Abstract

To assess provenance data and derive basin infill models with a higher level of certainty it is vital to understand how minerals used in sedimentary provenance behave in the sedimentary system. A multi-proxy approach helps ensure rigour in how provenance data are interpreted. U–Pb geochronology of refractory zircon and relatively less stable apatite, and Pb isotopic analysis of labile K-feldspar are employed in this study to reassess the provenance of Triassic sandstones in the Slyne Basin, offshore western Ireland. This approach aims at reducing the potential bias in each method, producing a complementary dataset. U–Pb zircon and apatite geochronology yields Archean–Paleoproterozoic ages, Caledonian ages and previously unrecognized Permo-Triassic ages. Pb isotopic analysis of K-feldspar does not identify the Permo-Triassic as a source.

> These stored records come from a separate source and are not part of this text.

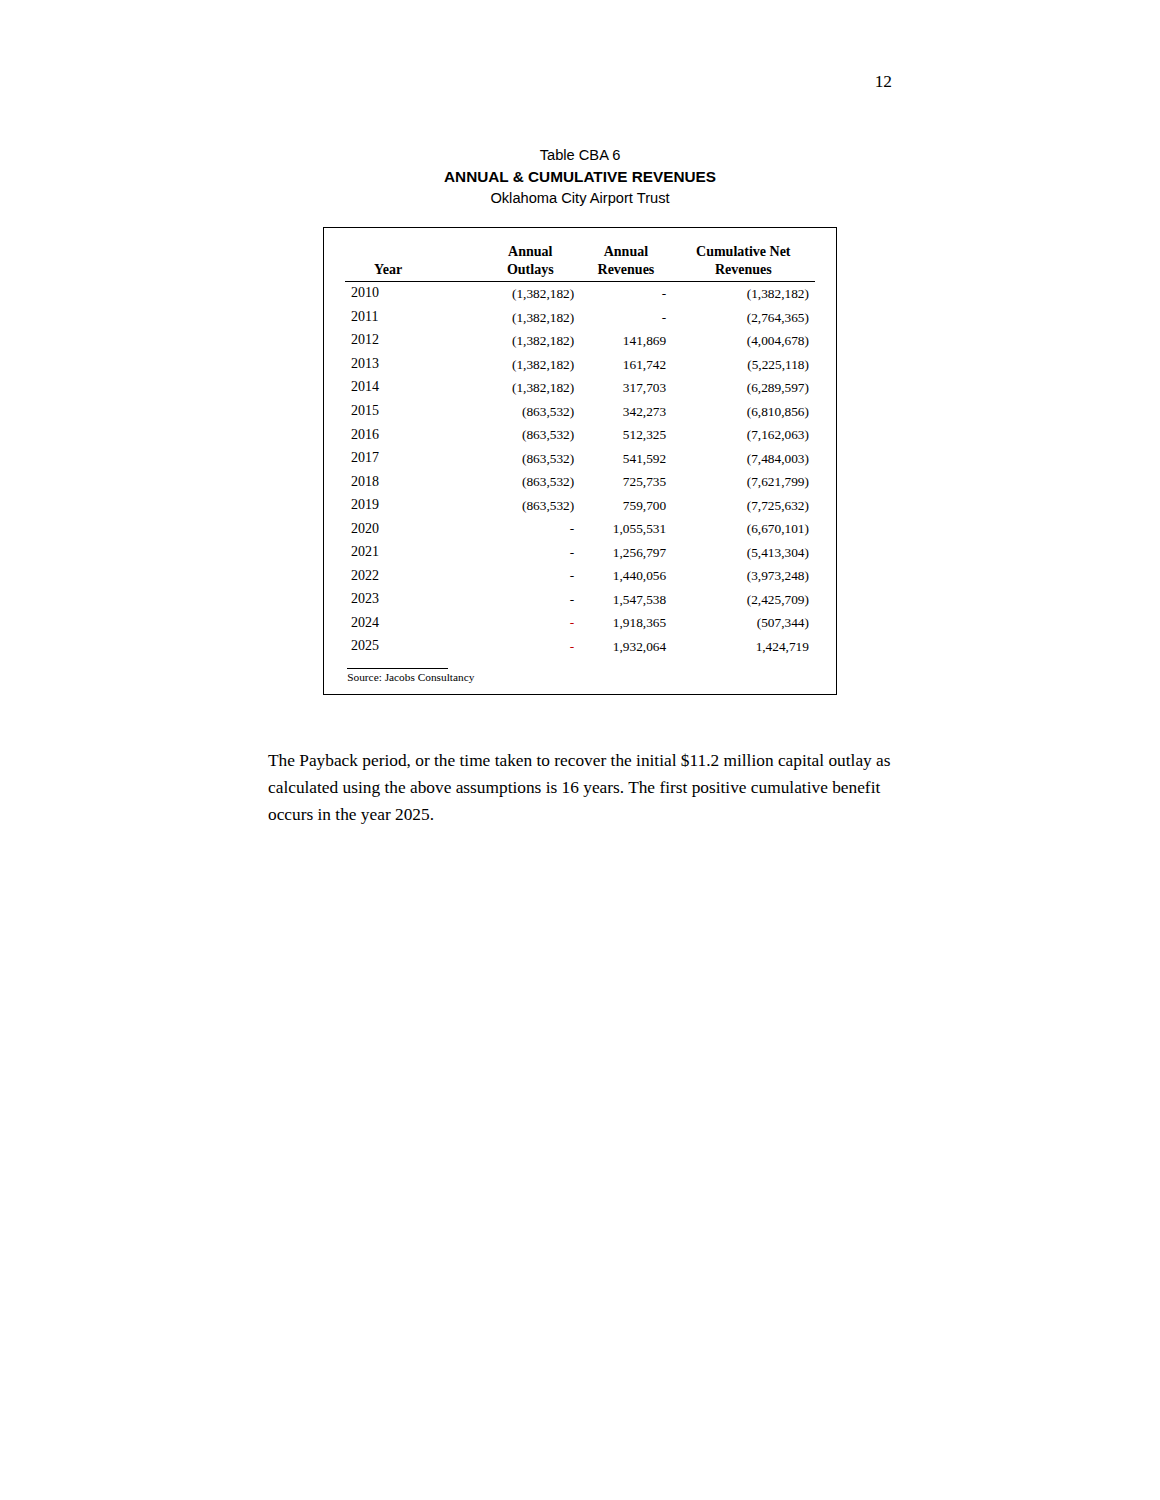12
Table CBA 6
ANNUAL & CUMULATIVE REVENUES
Oklahoma City Airport Trust
| Year | Annual Outlays | Annual Revenues | Cumulative Net Revenues |
| --- | --- | --- | --- |
| 2010 | (1,382,182) | - | (1,382,182) |
| 2011 | (1,382,182) | - | (2,764,365) |
| 2012 | (1,382,182) | 141,869 | (4,004,678) |
| 2013 | (1,382,182) | 161,742 | (5,225,118) |
| 2014 | (1,382,182) | 317,703 | (6,289,597) |
| 2015 | (863,532) | 342,273 | (6,810,856) |
| 2016 | (863,532) | 512,325 | (7,162,063) |
| 2017 | (863,532) | 541,592 | (7,484,003) |
| 2018 | (863,532) | 725,735 | (7,621,799) |
| 2019 | (863,532) | 759,700 | (7,725,632) |
| 2020 | - | 1,055,531 | (6,670,101) |
| 2021 | - | 1,256,797 | (5,413,304) |
| 2022 | - | 1,440,056 | (3,973,248) |
| 2023 | - | 1,547,538 | (2,425,709) |
| 2024 | - | 1,918,365 | (507,344) |
| 2025 | - | 1,932,064 | 1,424,719 |
Source: Jacobs Consultancy
The Payback period, or the time taken to recover the initial $11.2 million capital outlay as calculated using the above assumptions is 16 years. The first positive cumulative benefit occurs in the year 2025.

The detection of Permo-Triassic-aged detritus may suggest that volcanism was more widespread than previously recognized. These results support the hypothesis of a Triassic drainage divide between the basins offshore western Ireland and those onshore Britain and in the Irish Sea. Sand supply was dominantly from the north, with significant input from the flanks of the basin, and previously unrecorded sources, such as Permian-aged rocks, playing an important role. The provenance signal is consistent and homogenized throughout the sampled sequence indicating that the drainage system was long-lived.